▶ [FRAGMENTO DEL DOCUMENTO]
El gobierno del presidente Mauricio
Macri acaba de cumplir un año de vida. Obtuvo algunos logros y no menos
fracasos. Macri se autocalificó con un ocho. Para buena parte de los argentinos
oscila en un cinco. Obvio: promedio entre éxitos y fracasos.
¿Cuál
es la razón para que un gobierno, que a duras penas equipar las cargas,
mantenga un importante caudal de adherentes?
La
respuesta parece dividirse en dos. Por un lado, la necesidad y el deseo de no
perder la esperanza. Por el otro, y como alimento de lo primero, el contraste
entre la delincuencia generalizada del gobierno anterior y la honestidad del
actual.
No
es poca cosa. Nadie puede predecir que alcance para ganar la elección de
finales del 2017. Pero tampoco nadie puede asegurar lo contrario.
Resultado
general: el gobierno emerge airoso de un año extremadamente difícil –producto
inevitable del desatino y la corrupción anterior-, pero deberá mostrar algún
éxito mayor a la hora del balance electoral.

▶ [TAREA 1]
¿Qué rasgos negativos atribuye al gobierno anterior el fragmento sobre el primer año del gobierno de Macri? Enumérelos todos.

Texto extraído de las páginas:
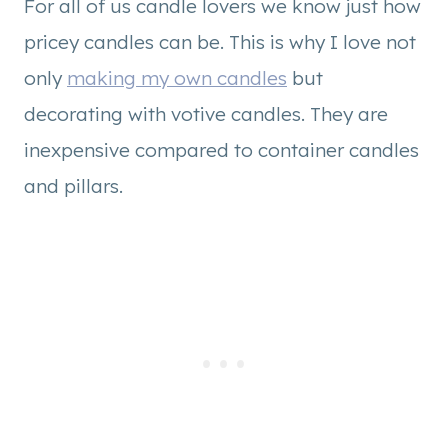
For all of us candle lovers we know just how
pricey candles can be. This is why I love not
only
making my own candles
but
decorating with votive candles. They are
inexpensive compared to container candles
and pillars.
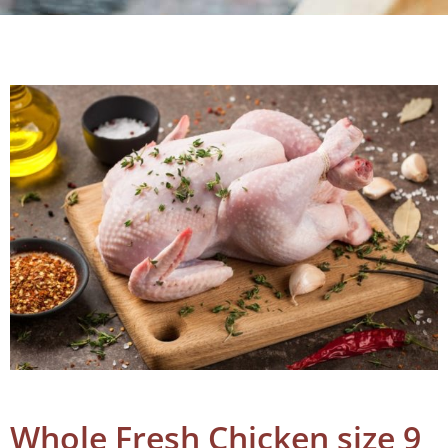
Whole Fresh Chicken size 9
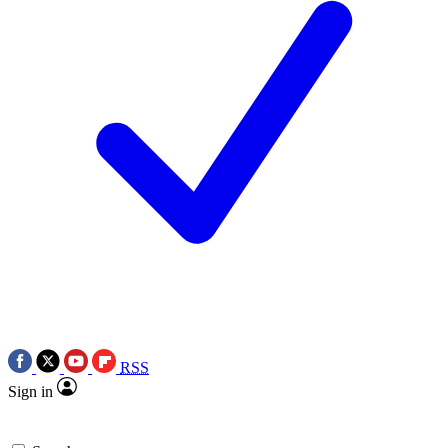
RSS
Sign in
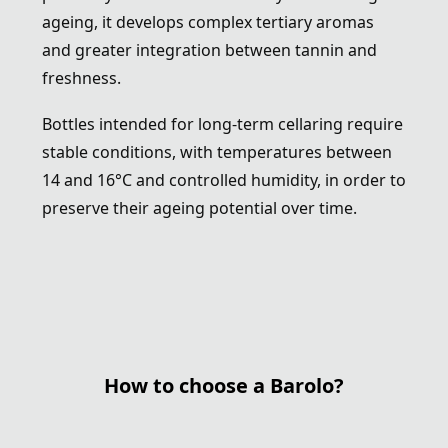
ageing, it develops complex tertiary aromas
and greater integration between tannin and
freshness.
Bottles intended for long-term cellaring require
stable conditions, with temperatures between
14 and 16°C and controlled humidity, in order to
preserve their ageing potential over time.
How to choose a Barolo?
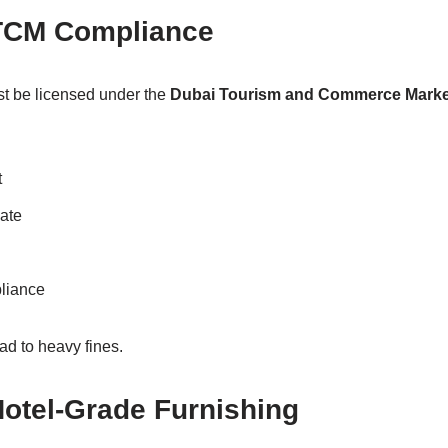
TCM Compliance
t be licensed under the
Dubai Tourism and Commerce Marke
t
cate
liance
ad to heavy fines.
 Hotel-Grade Furnishing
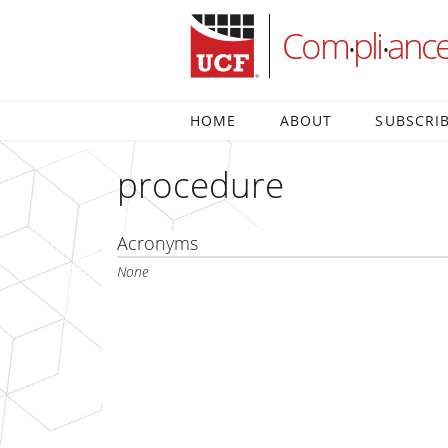
Com
pli
anc
•
•
HOME
ABOUT
SUBSCRI
procedure
Acronyms
None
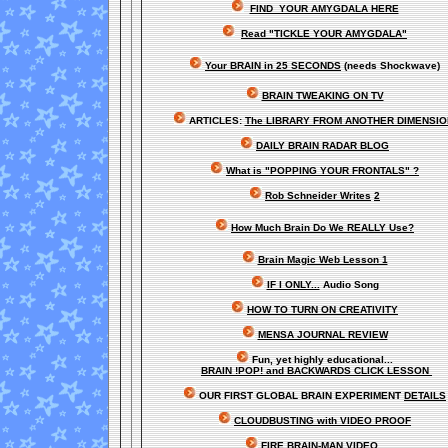
FIND YOUR AMYGDALA HERE
Read "TICKLE YOUR AMYGDALA"
Your BRAIN in 25 SECONDS
(needs Shockwave)
BRAIN TWEAKING ON TV
ARTICLES:
The LIBRARY FROM ANOTHER DIMENSI
DAILY BRAIN RADAR BLOG
What is "POPPING YOUR FRONTALS" ?
Rob Schneider Writes
2
How Much Brain Do We REALLY Use?
Brain Magic Web Lesson 1
IF I ONLY...
Audio Song
HOW TO TURN ON CREATIVITY
MENSA JOURNAL REVIEW
Fun, yet highly educational..
.
BRAIN !POP! and BACKWARDS CLICK LESSON
OUR FIRST
GLOBAL
BRAIN EXPERIMENT
DETAILS
CLOUDBUSTING with VIDEO PROOF
FIRE BRAIN-MAN VIDEO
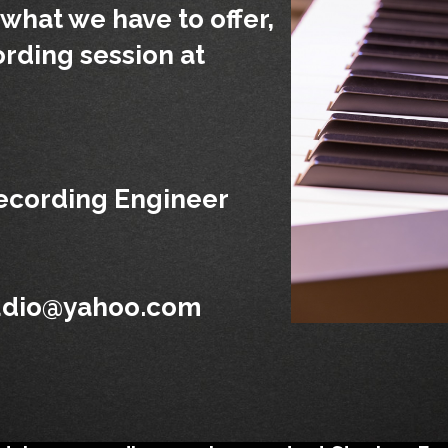
what we have to offer,
ording session at
cording Engineer
udio@yahoo.com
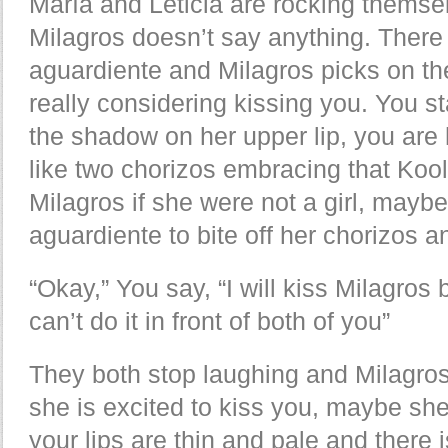
María and Leticia are rocking themse
Milagros doesn’t say anything. There 
aguardiente and Milagros picks on the
really considering kissing you. You st
the shadow on her upper lip, you are 
like two chorizos embracing that Koo
Milagros if she were not a girl, may
aguardiente to bite off her chorizos
“Okay,” You say, “I will kiss Milagros b
can’t do it in front of both of you”
They both stop laughing and Milagro
she is excited to kiss you, maybe sh
your lips are thin and pale and there 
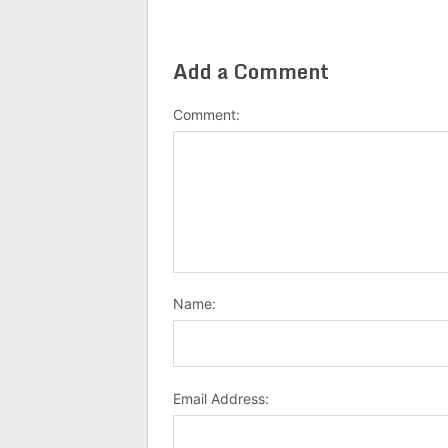
Add a Comment
Comment:
Name:
Email Address:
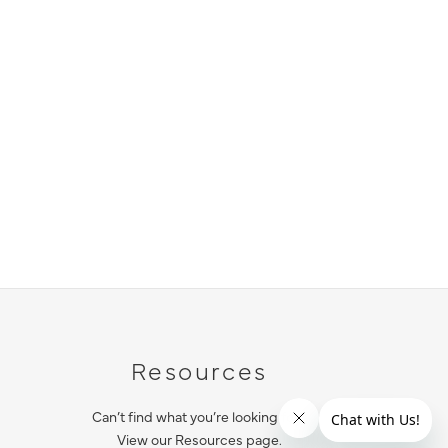
Resources
Can’t find what you’re looking for?
View our Resources page.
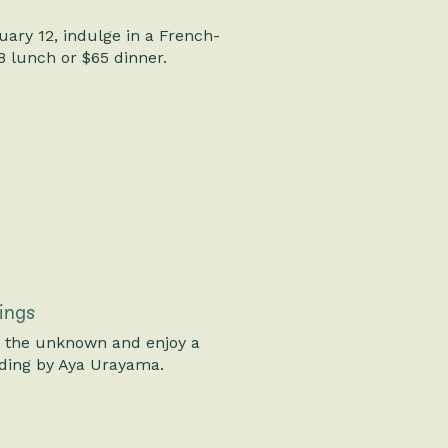
ary 12, indulge in a French-
8 lunch or $65 dinner.
ings
o the unknown and enjoy a
ding by Aya Urayama.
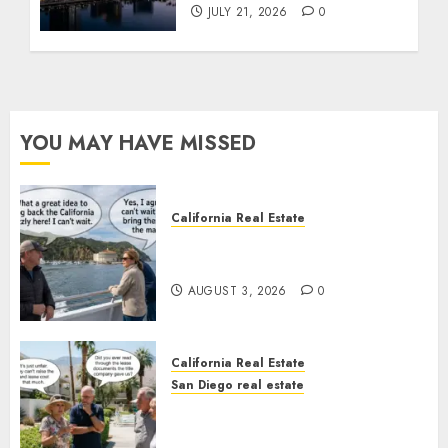
JULY 21, 2026
0
YOU MAY HAVE MISSED
California Real Estate
Save Catalina and Southern
California
AUGUST 3, 2026
0
California Real Estate
San Diego real estate
The Hidden Trap Beneath the
Sunshine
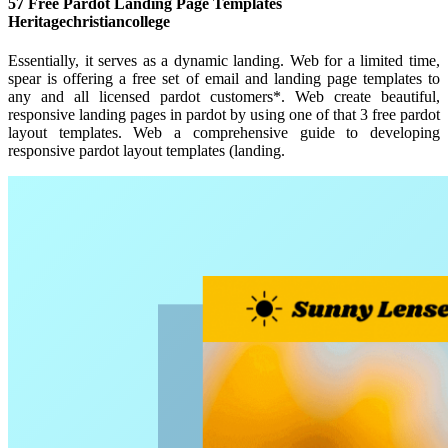
57 Free Pardot Landing Page Templates
Heritagechristiancollege
Essentially, it serves as a dynamic landing. Web for a limited time,
spear is offering a free set of email and landing page templates to
any and all licensed pardot customers*. Web create beautiful,
responsive landing pages in pardot by using one of that 3 free pardot
layout templates. Web a comprehensive guide to developing
responsive pardot layout templates (landing.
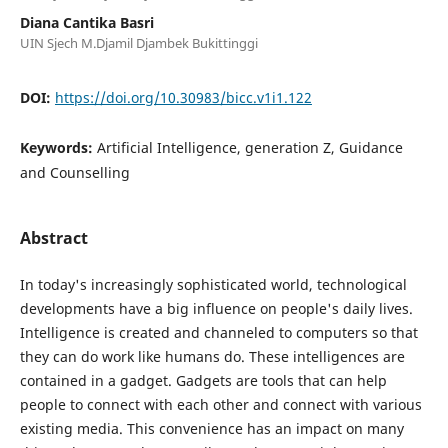
Diana Cantika Basri
UIN Sjech M.Djamil Djambek Bukittinggi
DOI:
https://doi.org/10.30983/bicc.v1i1.122
Keywords:
Artificial Intelligence, generation Z, Guidance
and Counselling
Abstract
In today's increasingly sophisticated world, technological
developments have a big influence on people's daily lives.
Intelligence is created and channeled to computers so that
they can do work like humans do. These intelligences are
contained in a gadget. Gadgets are tools that can help
people to connect with each other and connect with various
existing media. This convenience has an impact on many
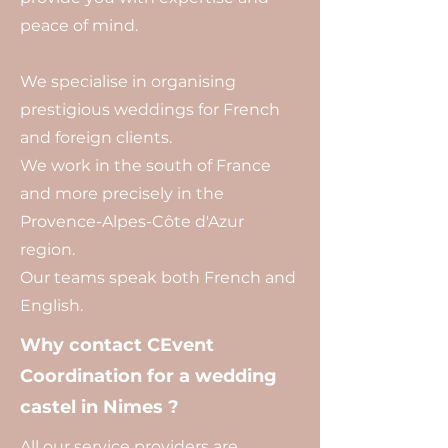
peace of mind.
We specialise in organising
prestigious weddings for French
and foreign clients.
We work in the south of France
and more precisely in the
Provence-Alpes-Côte d'Azur
region.
Our teams speak both French and
English.
Why contact CEvent
Coordination for a wedding
castel in Nimes ?
All our service providers are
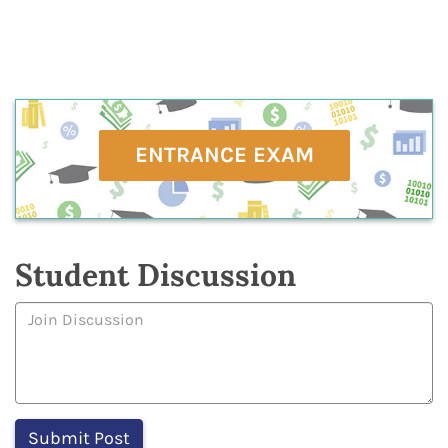
ENTRANCE EXAM
Student Discussion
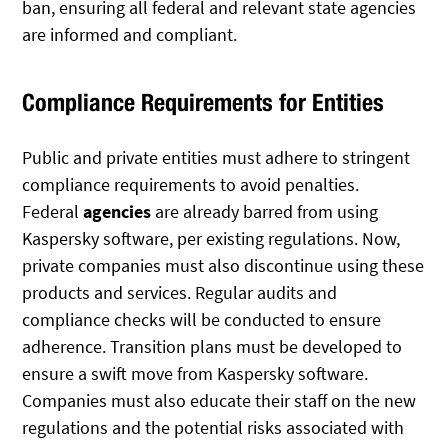
ban, ensuring all federal and relevant state agencies
are informed and compliant.
Compliance Requirements for Entities
Public and private entities must adhere to stringent
compliance requirements to avoid penalties.
Federal
agencies
are already barred from using
Kaspersky software, per existing regulations. Now,
private companies must also discontinue using these
products and services. Regular audits and
compliance checks will be conducted to ensure
adherence. Transition plans must be developed to
ensure a swift move from Kaspersky software.
Companies must also educate their staff on the new
regulations and the potential risks associated with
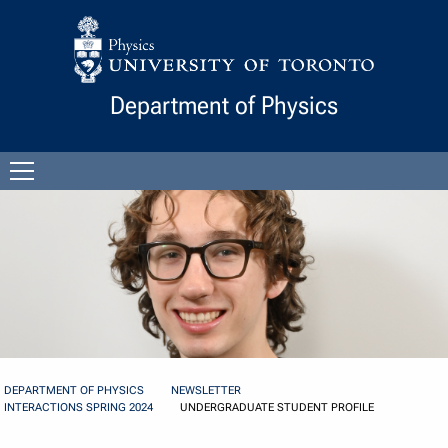
Skip to Content
Department of Physics
Open
menu
DEPARTMENT OF PHYSICS
NEWSLETTER
INTERACTIONS SPRING 2024
UNDERGRADUATE STUDENT PROFILE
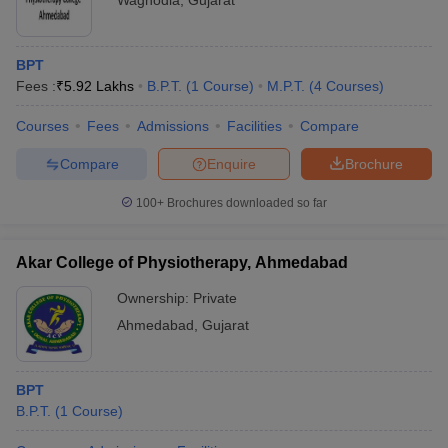
Waghodia
,
Gujarat
BPT
Fees :
₹
5.92 Lakhs
B.P.T.
(
1
Course
)
M.P.T.
(
4
Courses
)
Courses
Fees
Admissions
Facilities
Compare
Compare
Enquire
Brochure
100+
Brochures downloaded so far
Akar College of Physiotherapy, Ahmedabad
Ownership:
Private
Ahmedabad
,
Gujarat
BPT
B.P.T.
(
1
Course
)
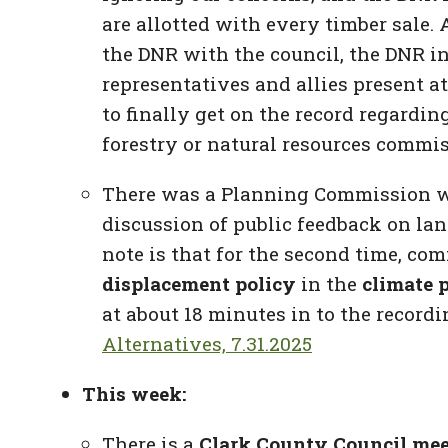
are allotted with every timber sale. 
the DNR with the council, the DNR i
representatives and allies present a
to finally get on the record regardin
forestry or natural resources commis
There was a Planning Commission
w
discussion of public feedback on la
note is that for the second time, c
displacement policy
in the
climate 
at about 18 minutes in to the recordi
Alternatives, 7.31.2025
This week:
There is a
Clark County Council me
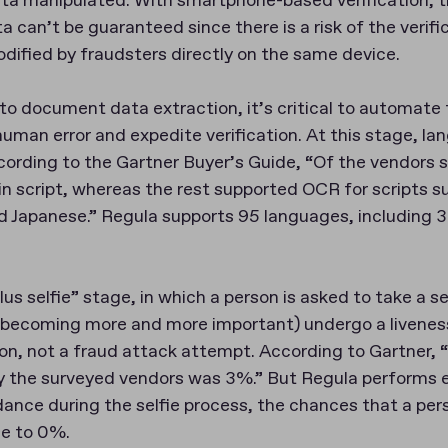
data manipulated. With smartphone-based verification, t
ta can’t be guaranteed since there is a risk of the verifi
dified by fraudsters directly on the same device.
o document data extraction, it’s critical to automate 
human error and expedite verification. At this stage, l
According to the Gartner Buyer’s Guide, “Of the vendors
n script, whereas the rest supported OCR for scripts s
nd Japanese.” Regula supports 95 languages, including 
s selfie” stage, in which a person is asked to take a se
 becoming more and more important) undergo a livenes
son, not a fraud attack attempt. According to Gartner, 
by the surveyed vendors was 3%.” But Regula performs 
dance during the selfie process, the chances that a per
se to 0%.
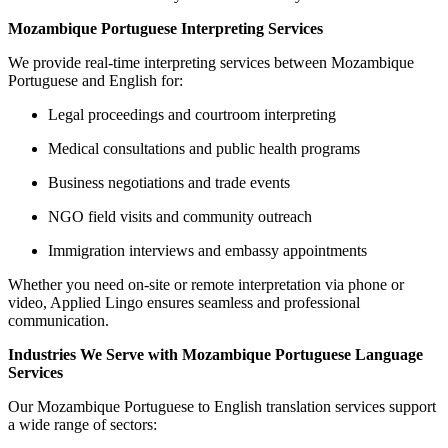
Mozambique Portuguese Interpreting Services
We provide real-time interpreting services between Mozambique
Portuguese and English for:
Legal proceedings and courtroom interpreting
Medical consultations and public health programs
Business negotiations and trade events
NGO field visits and community outreach
Immigration interviews and embassy appointments
Whether you need on-site or remote interpretation via phone or
video, Applied Lingo ensures seamless and professional
communication.
Industries We Serve with Mozambique Portuguese Language
Services
Our Mozambique Portuguese to English translation services support
a wide range of sectors:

▶ [TAREA 2]
¿Puede copiar tal cual, de las filas, el tramo que va desde la línea que contiene "57 Free Pardot Landing Page Templates" hasta la que contiene "responsive pardot layout templates (landing.", ambas incluidas?

▶ [RESULTADO ESPERADO 1]
- Delincuencia generalizada
- Desatino
- Corrupción

▶ [RESULTADO ESPERADO 2]
57 Free Pardot Landing Page Templates
Heritagechristiancollege
Essentially, it serves as a dynamic landing. Web for a limited time,
spear is offering a free set of email and landing page templates to
any and all licensed pardot customers*. Web create beautiful,
responsive landing pages in pardot by using one of that 3 free pardot
layout templates. Web a comprehensive guide to developing
responsive pardot layout templates (landing.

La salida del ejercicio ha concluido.